A certain virus infects one in every 600 people. A test used to detect the virus in a person is positive 90% of the time if the person has the virus and 10% of the time if the person does not have the virus. Let A be the event "the person is infected" and B be the event "the person tests positive."

(a) Find the probability that a person has the virus given that they have tested positive.

(b) Find the probability that a person does not have the virus given that they have tested negative.

See similar problem here:

http://www.jiskha.com/display.cgi?id=1481848396

To find the probability that a person has the virus given that they have tested positive (part (a)), we can use Bayes' theorem.

Bayes' theorem states that P(A|B) = (P(B|A) * P(A)) / P(B), where P(A|B) is the probability of A happening given that B has happened, P(B|A) is the probability of B happening given that A has happened, P(A) is the probability of A happening, and P(B) is the probability of B happening.

In this case:
- P(A) is the probability that a person has the virus, which is given as one in every 600 people or 1/600.
- P(B|A) is the probability that a person tests positive given that they have the virus, which is given as 90% or 0.9.
- P(B) is the probability that a person tests positive. We need to calculate this probability.

To find P(B), we need to consider both scenarios:
1. The person has the virus and tests positive (A and B both occur).
2. The person does not have the virus but tests positive (A does not occur, but B occurs).

The probability of scenario 1 happening is P(A) * P(B|A), which is (1/600) * 0.9.
The probability of scenario 2 happening is (1 - P(A)) * P(B|not A), where P(B|not A) is the probability of testing positive given that the person does not have the virus. It is given as 10% or 0.1.

Therefore, P(B) = P(A) * P(B|A) + P(not A) * P(B|not A) = (1/600) * 0.9 + (599/600) * 0.1.

Now, we can substitute the known values into Bayes' theorem and calculate P(A|B):

P(A|B) = (P(B|A) * P(A)) / P(B) = (0.9 * 1/600) / [(1/600) * 0.9 + (599/600) * 0.1].

To find the probability that a person does not have the virus given that they have tested negative (part (b)), we can use a similar approach. Again, we will use Bayes' theorem:

P(not A|not B) = (P(not B|not A) * P(not A)) / P(not B).

Here, P(not A) is the probability that a person does not have the virus, which is (599/600), and P(not B|not A) is the probability of testing negative given that the person does not have the virus.

To calculate P(not B), we need to consider both scenarios:
1. The person does not have the virus and tests negative (not A and not B both occur).
2. The person has the virus but tests negative (not A does not occur, but not B occurs).

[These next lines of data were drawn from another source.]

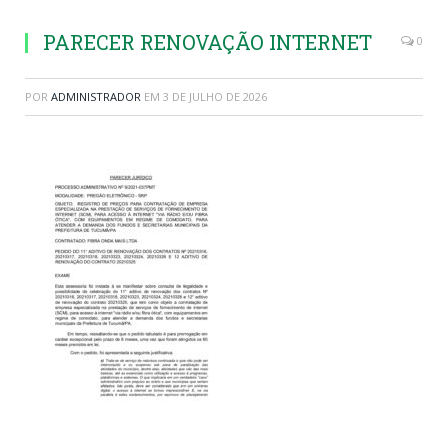
PARECER RENOVAÇÃO INTERNET
0
POR
ADMINISTRADOR
EM
3 DE JULHO DE 2026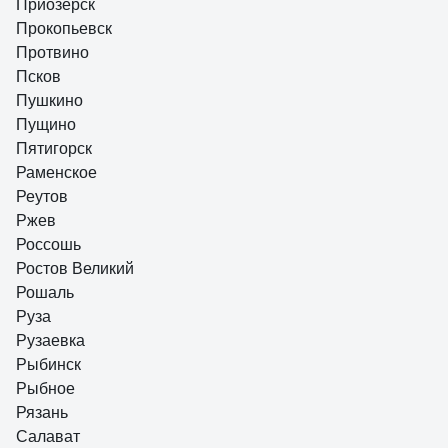
Приозерск
Прокопьевск
Протвино
Псков
Пушкино
Пущино
Пятигорск
Раменское
Реутов
Ржев
Россошь
Ростов Великий
Рошаль
Руза
Рузаевка
Рыбинск
Рыбное
Рязань
Салават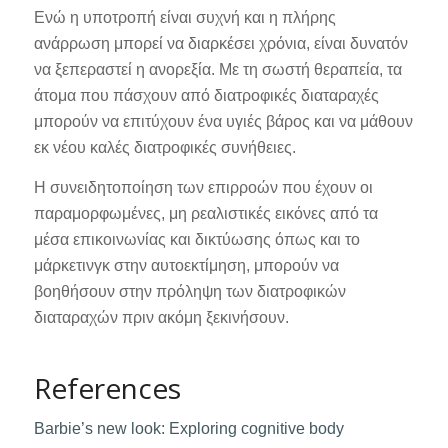
Ενώ η υποτροπή είναι συχνή και η πλήρης
ανάρρωση μπορεί να διαρκέσει χρόνια, είναι δυνατόν
να ξεπεραστεί η ανορεξία. Με τη σωστή θεραπεία, τα
άτομα που πάσχουν από διατροφικές διαταραχές
μπορούν να επιτύχουν ένα υγιές βάρος και να μάθουν
εκ νέου καλές διατροφικές συνήθειες.
Η συνειδητοποίηση των επιρροών που έχουν οι
παραμορφωμένες, μη ρεαλιστικές εικόνες από τα
μέσα επικοινωνίας και δικτύωσης όπως και το
μάρκετινγκ στην αυτοεκτίμηση, μπορούν να
βοηθήσουν στην πρόληψη των διατροφικών
διαταραχών πριν ακόμη ξεκινήσουν.
References
Barbie’s new look: Exploring cognitive body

The probability of scenario 1 happening is P(not A) * P(not B|not A).
The probability of scenario 2 happening is (1 - P(not A)) * P(not B|A), where P(not B|A) is the probability of testing negative given that the person has the virus.

Therefore, P(not B) = P(not A) * P(not B|not A) + P(A) * P(not B|A).
Now, we can substitute the known values into Bayes' theorem and calculate P(not A|not B).